**INSTRUÇÃO**. Atualize o trecho do texto fornecido entre "Já contei a" e "resenha do álbum.", inclusive, reescrevendo-o com "CD" substituído por "álbum".

**TEXTO FORNECIDO**.
***
Já contei a história de como comecei a ouvir Titãs em um post do ano passado. Hoje vou analisar o primeiro CD deles que comprei, mais precisamente em 1º de Maio de 1996: Domingo, que foi lançado em Novembro de 1995. Obs.: Não consegui encontrar a data exata do lançamento, mas imagino que tenha sido em 20/11, pois foi uma segunda-feira e no dia seguinte a Folha de S. Paulo fez uma resenha do álbum.
Após a turnê de Titanomaquia (1993), o disco mais pesado dos Titãs - suas canções oscilam entre o grunge e o metal -, a banda entrou em recesso. Os integrantes desenvolveram projetos solo, criaram um selo independente (Banguela, que lançou bandas como Raimundos e Mundo Livre S/A) e um deles até lançou um romance (Bellini e a Esfinge, de Tony Bellott0). Em meio a boatos de que o conjunto estaria acabando - reforçados pelo lançamento da coletânea dupla Titãs 84 94 -, os Titãs se reuniram em Abril de 1995 para começar a trabalhar em seu 8º álbum de estúdio.
Após quatro meses de pré-produção, a banda foi para o estúdio ser novamente produzida por Jack Endino, responsável por Bleach (Nirvana) e pelo próprio Titanomaquia. Endino sugeriu que a banda voltasse a tocar canções pop com arranjos roqueiros, ao invés da sonoridade suja dos dois álbuns anteriores (Tudo Ao Mesmo Tempo Agora, de 1991,e Titanomaquia): "Quando começamos a discutir sobre a gravação de 'Domingo', eu disse a eles: 'há sempre boas músicas de pop e rock em seus álbuns. Vocês não são uma banda de heavy metal, e sim uma banda de rock com boas músicas. Vamos fazer um disco de rock sólido que todos possam curtir. Vamos tentar algo diferente, mas tendo a certeza de que será bom'. Eles já estavam pensando a mesma coisa."
***
Itens de um conjunto de dados:
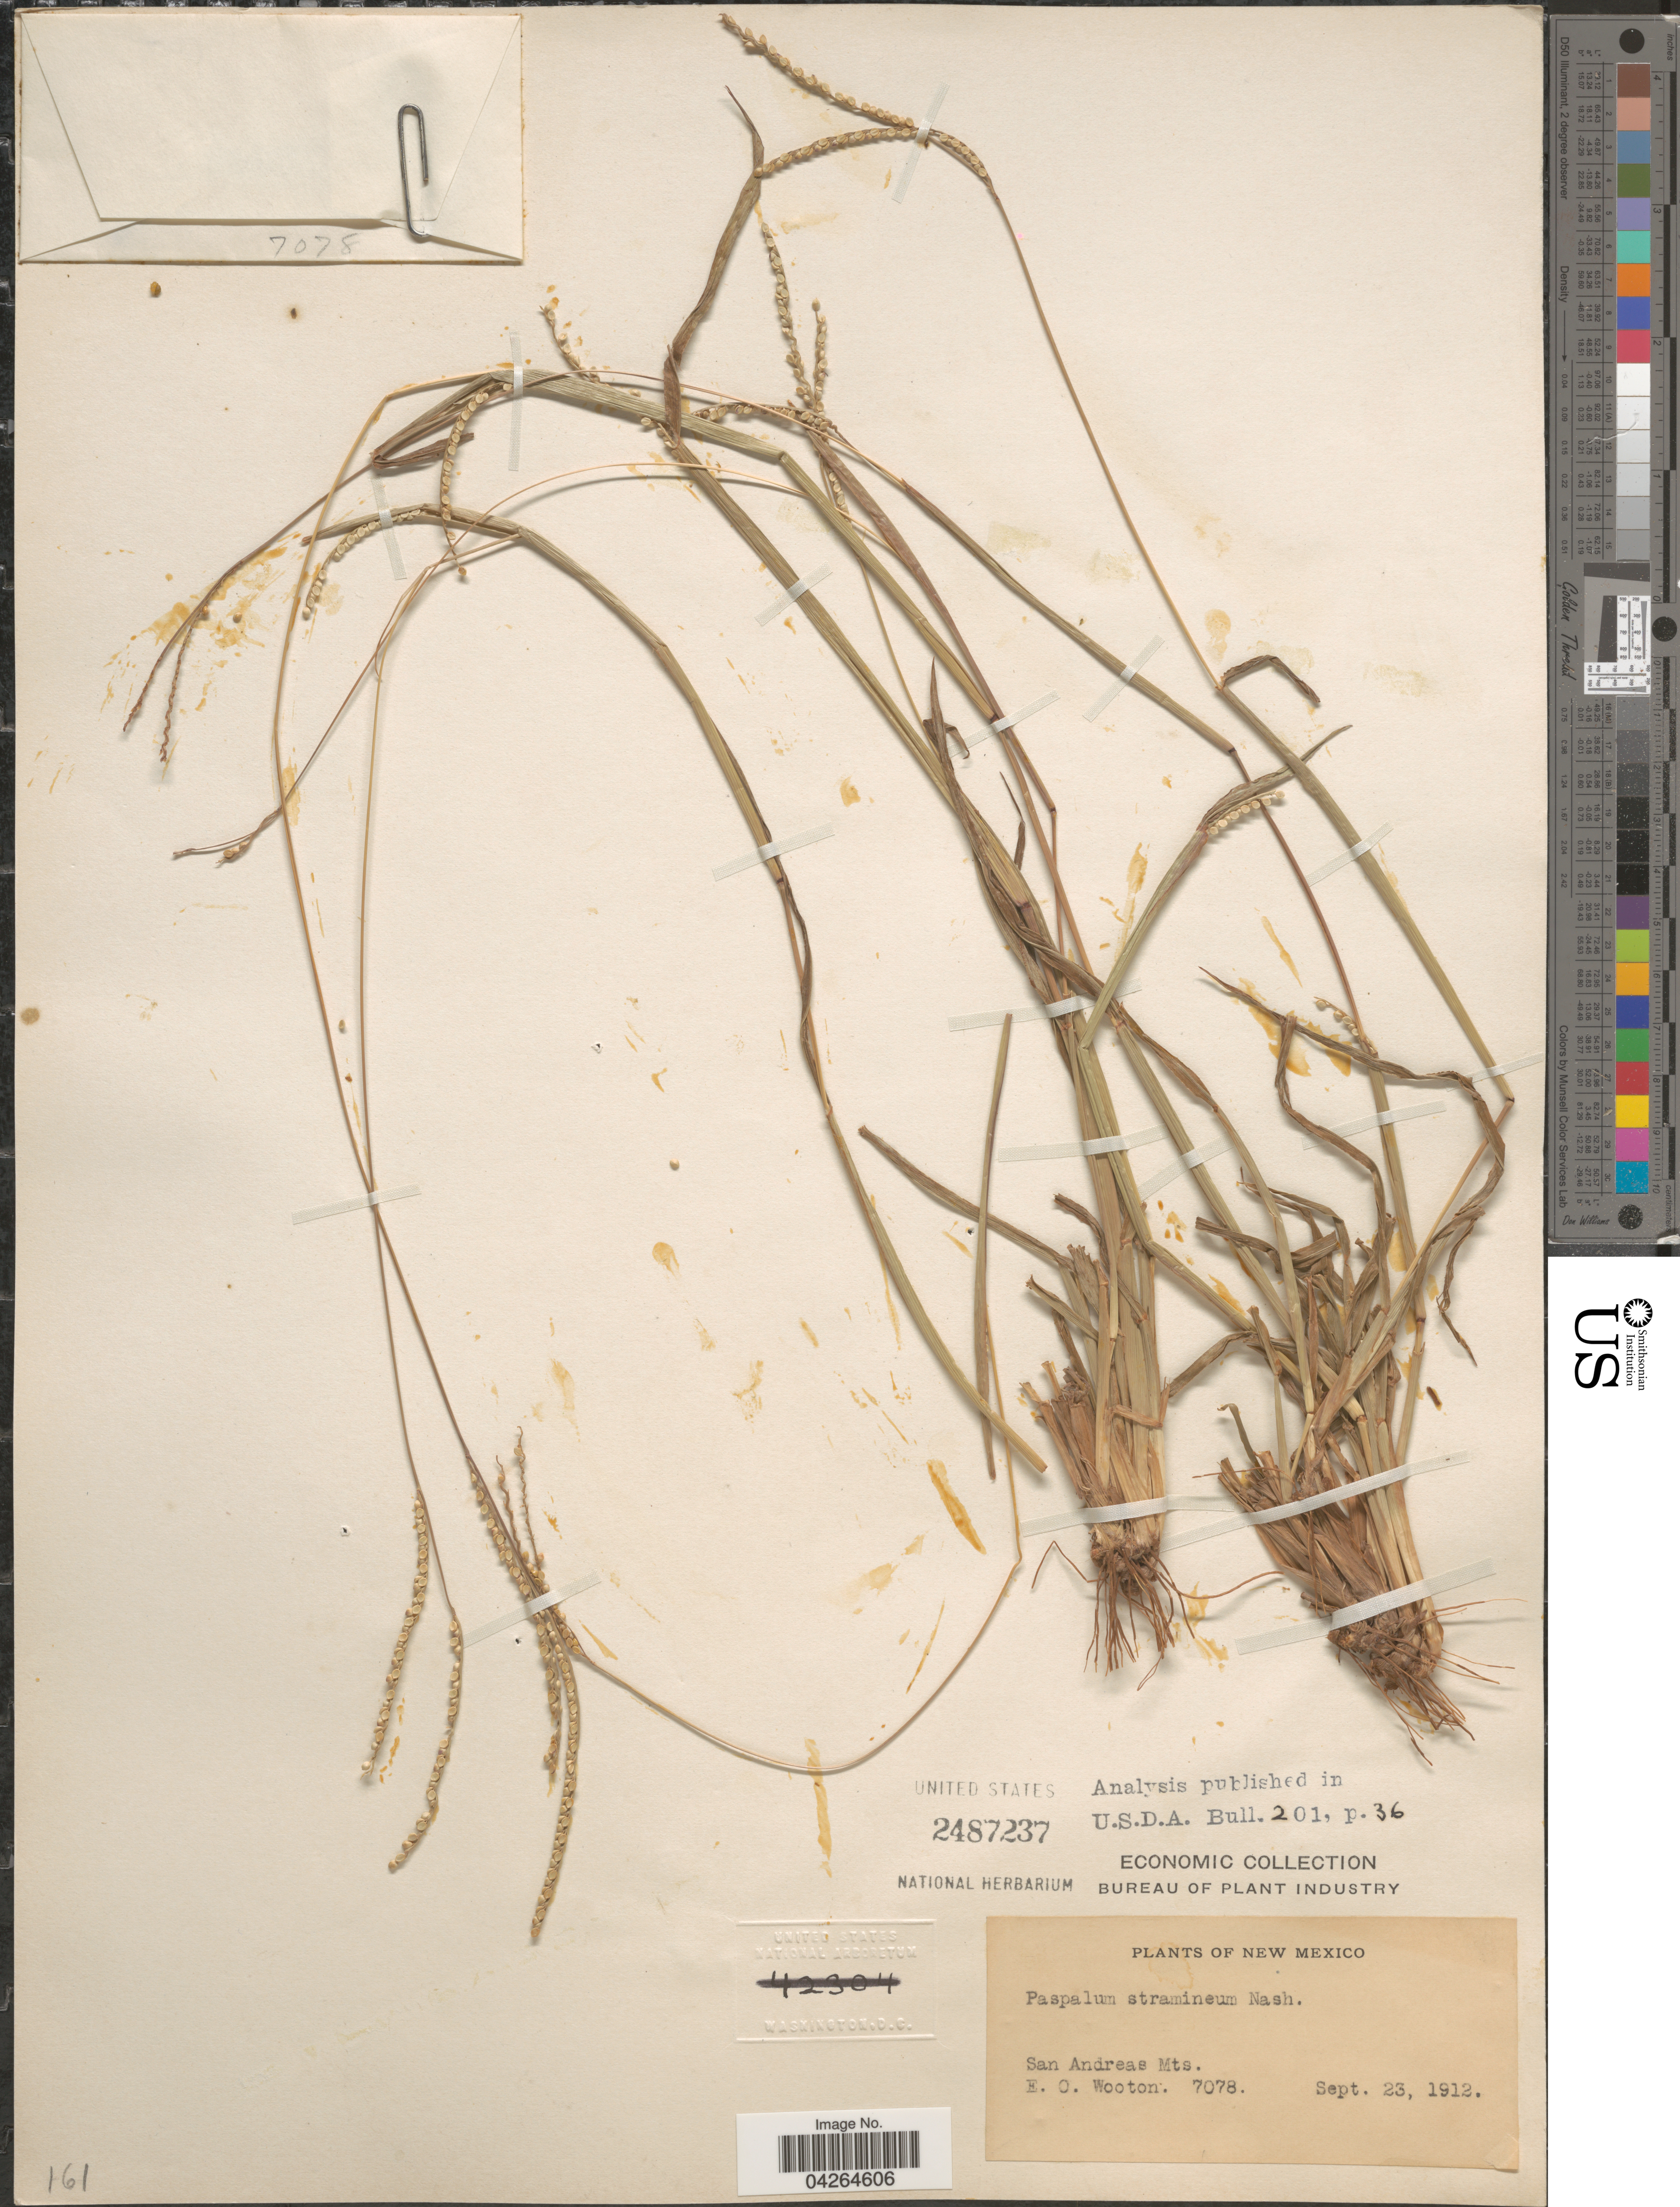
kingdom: Plantae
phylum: Tracheophyta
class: Liliopsida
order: Poales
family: Poaceae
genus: Paspalum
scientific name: Paspalum setaceum var. stramineum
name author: (Nash) D.J. Banks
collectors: E. O. Wooton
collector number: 7078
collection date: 1912-09-23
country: United States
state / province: New Mexico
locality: San Andreas Mts.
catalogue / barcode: US 2487237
***
**RESULTADO**.
Já contei a história de como comecei a ouvir Titãs em um post do ano passado. Hoje vou analisar o primeiro álbum deles que comprei, mais precisamente em 1º de Maio de 1996: Domingo, que foi lançado em Novembro de 1995. Obs.: Não consegui encontrar a data exata do lançamento, mas imagino que tenha sido em 20/11, pois foi uma segunda-feira e no dia seguinte a Folha de S. Paulo fez uma resenha do álbum.